## Work required
Rewrite every line of the records with each instance of "pose" changed to "camera" and everything else kept the same. Omit the pictures from your answer.

┄┄┄┄┄┄┄┄┄┄┄┄┄┄┄┄┄┄┄┄

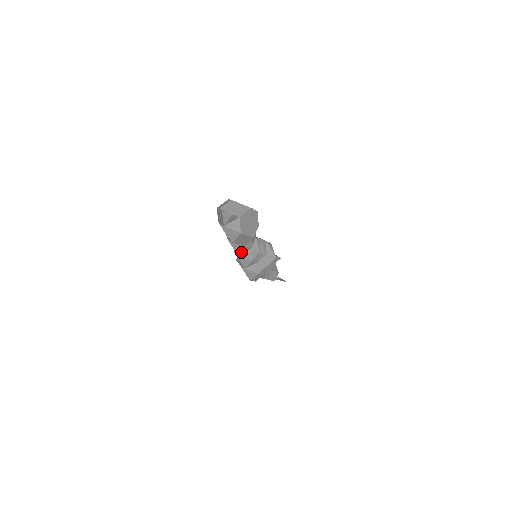
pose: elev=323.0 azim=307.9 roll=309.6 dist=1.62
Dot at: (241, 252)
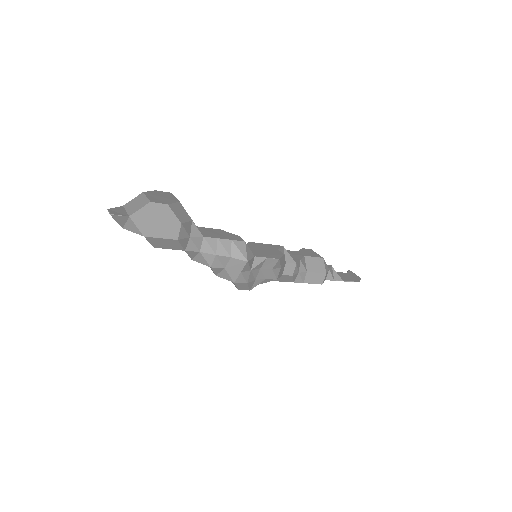
Dot at: (192, 256)
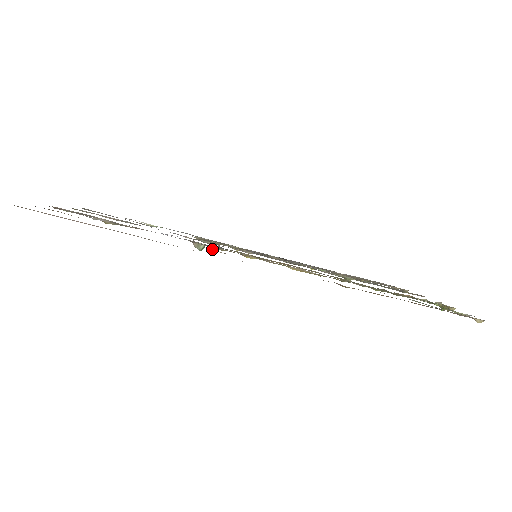
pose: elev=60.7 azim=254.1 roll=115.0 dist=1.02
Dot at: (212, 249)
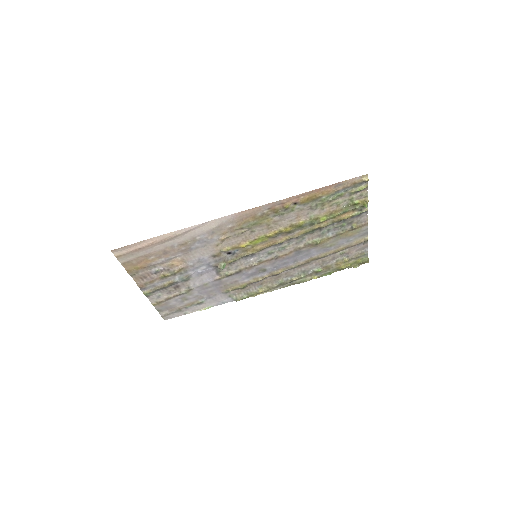
Dot at: (217, 239)
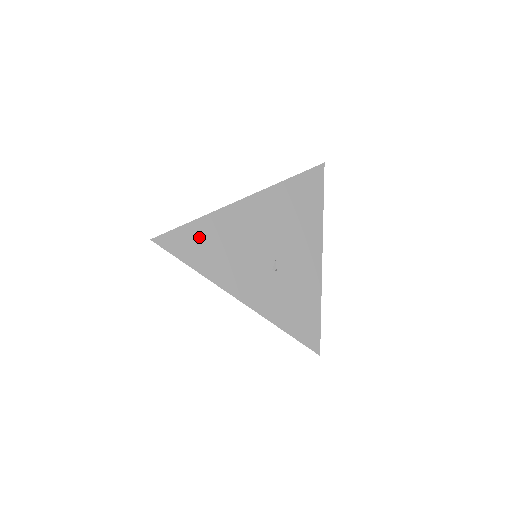
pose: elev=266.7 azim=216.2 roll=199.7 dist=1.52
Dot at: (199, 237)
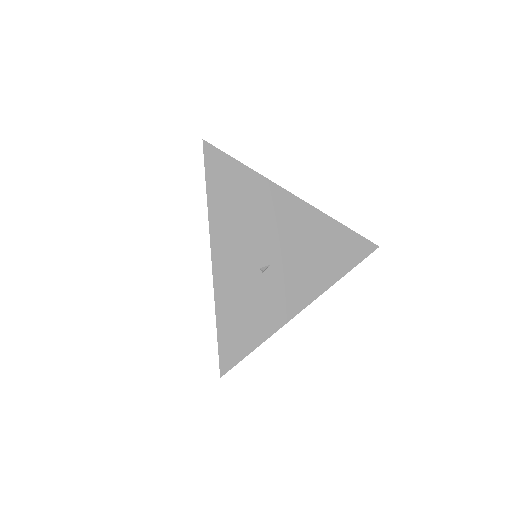
Dot at: (237, 181)
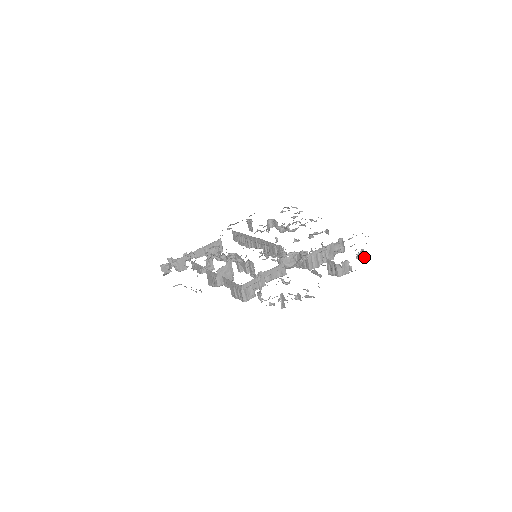
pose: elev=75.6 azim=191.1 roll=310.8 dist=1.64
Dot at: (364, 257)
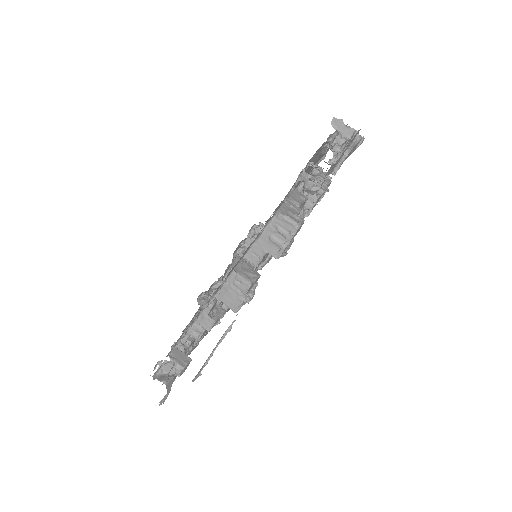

┄┄┄┄┄┄┄┄┄┄┄┄┄┄┄┄┄┄┄┄

## Task result
camera: elev=323.0 azim=307.9 roll=309.6 dist=1.62
Dot at: (241, 252)
Dot at: (192, 256)
camera: elev=60.7 azim=254.1 roll=115.0 dist=1.02
Dot at: (212, 249)
Dot at: (217, 239)
camera: elev=266.7 azim=216.2 roll=199.7 dist=1.52
Dot at: (199, 237)
Dot at: (237, 181)
camera: elev=75.6 azim=191.1 roll=310.8 dist=1.64
Dot at: (364, 257)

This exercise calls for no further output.